Where the line containing "and plan for" appears, start copying; continue through the last line below and copy nothing else.

Data entries:
◆ ◆ ◆ ◆

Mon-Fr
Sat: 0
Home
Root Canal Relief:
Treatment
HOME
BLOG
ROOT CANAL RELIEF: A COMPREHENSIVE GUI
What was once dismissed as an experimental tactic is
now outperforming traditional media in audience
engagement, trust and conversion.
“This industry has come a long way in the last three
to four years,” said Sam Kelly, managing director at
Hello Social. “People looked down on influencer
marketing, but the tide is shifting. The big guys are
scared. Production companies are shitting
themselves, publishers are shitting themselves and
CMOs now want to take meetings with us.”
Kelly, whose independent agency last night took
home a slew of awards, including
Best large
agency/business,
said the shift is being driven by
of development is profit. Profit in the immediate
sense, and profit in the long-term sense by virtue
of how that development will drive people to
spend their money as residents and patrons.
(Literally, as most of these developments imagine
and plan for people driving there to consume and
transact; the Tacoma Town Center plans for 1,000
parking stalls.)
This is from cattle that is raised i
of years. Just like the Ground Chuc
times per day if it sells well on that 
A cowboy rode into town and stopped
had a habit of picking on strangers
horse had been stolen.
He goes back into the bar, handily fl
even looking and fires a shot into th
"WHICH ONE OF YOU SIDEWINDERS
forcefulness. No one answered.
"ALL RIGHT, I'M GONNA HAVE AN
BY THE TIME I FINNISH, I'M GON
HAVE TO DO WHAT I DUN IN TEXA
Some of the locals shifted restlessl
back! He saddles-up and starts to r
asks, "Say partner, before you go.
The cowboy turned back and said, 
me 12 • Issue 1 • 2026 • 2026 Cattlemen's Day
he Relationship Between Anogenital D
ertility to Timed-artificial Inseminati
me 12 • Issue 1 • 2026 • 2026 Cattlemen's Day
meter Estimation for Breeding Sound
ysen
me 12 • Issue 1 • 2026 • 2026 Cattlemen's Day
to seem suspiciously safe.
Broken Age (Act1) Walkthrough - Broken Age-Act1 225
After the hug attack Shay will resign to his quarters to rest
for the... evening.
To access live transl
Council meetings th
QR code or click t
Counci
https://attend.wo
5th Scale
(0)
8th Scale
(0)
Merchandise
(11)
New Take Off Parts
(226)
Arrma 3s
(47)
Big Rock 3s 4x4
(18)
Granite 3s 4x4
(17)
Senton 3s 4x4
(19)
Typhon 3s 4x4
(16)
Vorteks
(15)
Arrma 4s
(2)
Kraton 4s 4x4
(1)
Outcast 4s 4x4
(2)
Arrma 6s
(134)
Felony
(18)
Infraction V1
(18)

◆ ◆ ◆ ◆

EXERCISE RESULT:
and plan for people driving there to consume and
transact; the Tacoma Town Center plans for 1,000
parking stalls.)
This is from cattle that is raised i
of years. Just like the Ground Chuc
times per day if it sells well on that 
A cowboy rode into town and stopped
had a habit of picking on strangers
horse had been stolen.
He goes back into the bar, handily fl
even looking and fires a shot into th
"WHICH ONE OF YOU SIDEWINDERS
forcefulness. No one answered.
"ALL RIGHT, I'M GONNA HAVE AN
BY THE TIME I FINNISH, I'M GON
HAVE TO DO WHAT I DUN IN TEXA
Some of the locals shifted restlessl
back! He saddles-up and starts to r
asks, "Say partner, before you go.
The cowboy turned back and said, 
me 12 • Issue 1 • 2026 • 2026 Cattlemen's Day
he Relationship Between Anogenital D
ertility to Timed-artificial Inseminati
me 12 • Issue 1 • 2026 • 2026 Cattlemen's Day
meter Estimation for Breeding Sound
ysen
me 12 • Issue 1 • 2026 • 2026 Cattlemen's Day
to seem suspiciously safe.
Broken Age (Act1) Walkthrough - Broken Age-Act1 225
After the hug attack Shay will resign to his quarters to rest
for the... evening.
To access live transl
Council meetings th
QR code or click t
Counci
https://attend.wo
5th Scale
(0)
8th Scale
(0)
Merchandise
(11)
New Take Off Parts
(226)
Arrma 3s
(47)
Big Rock 3s 4x4
(18)
Granite 3s 4x4
(17)
Senton 3s 4x4
(19)
Typhon 3s 4x4
(16)
Vorteks
(15)
Arrma 4s
(2)
Kraton 4s 4x4
(1)
Outcast 4s 4x4
(2)
Arrma 6s
(134)
Felony
(18)
Infraction V1
(18)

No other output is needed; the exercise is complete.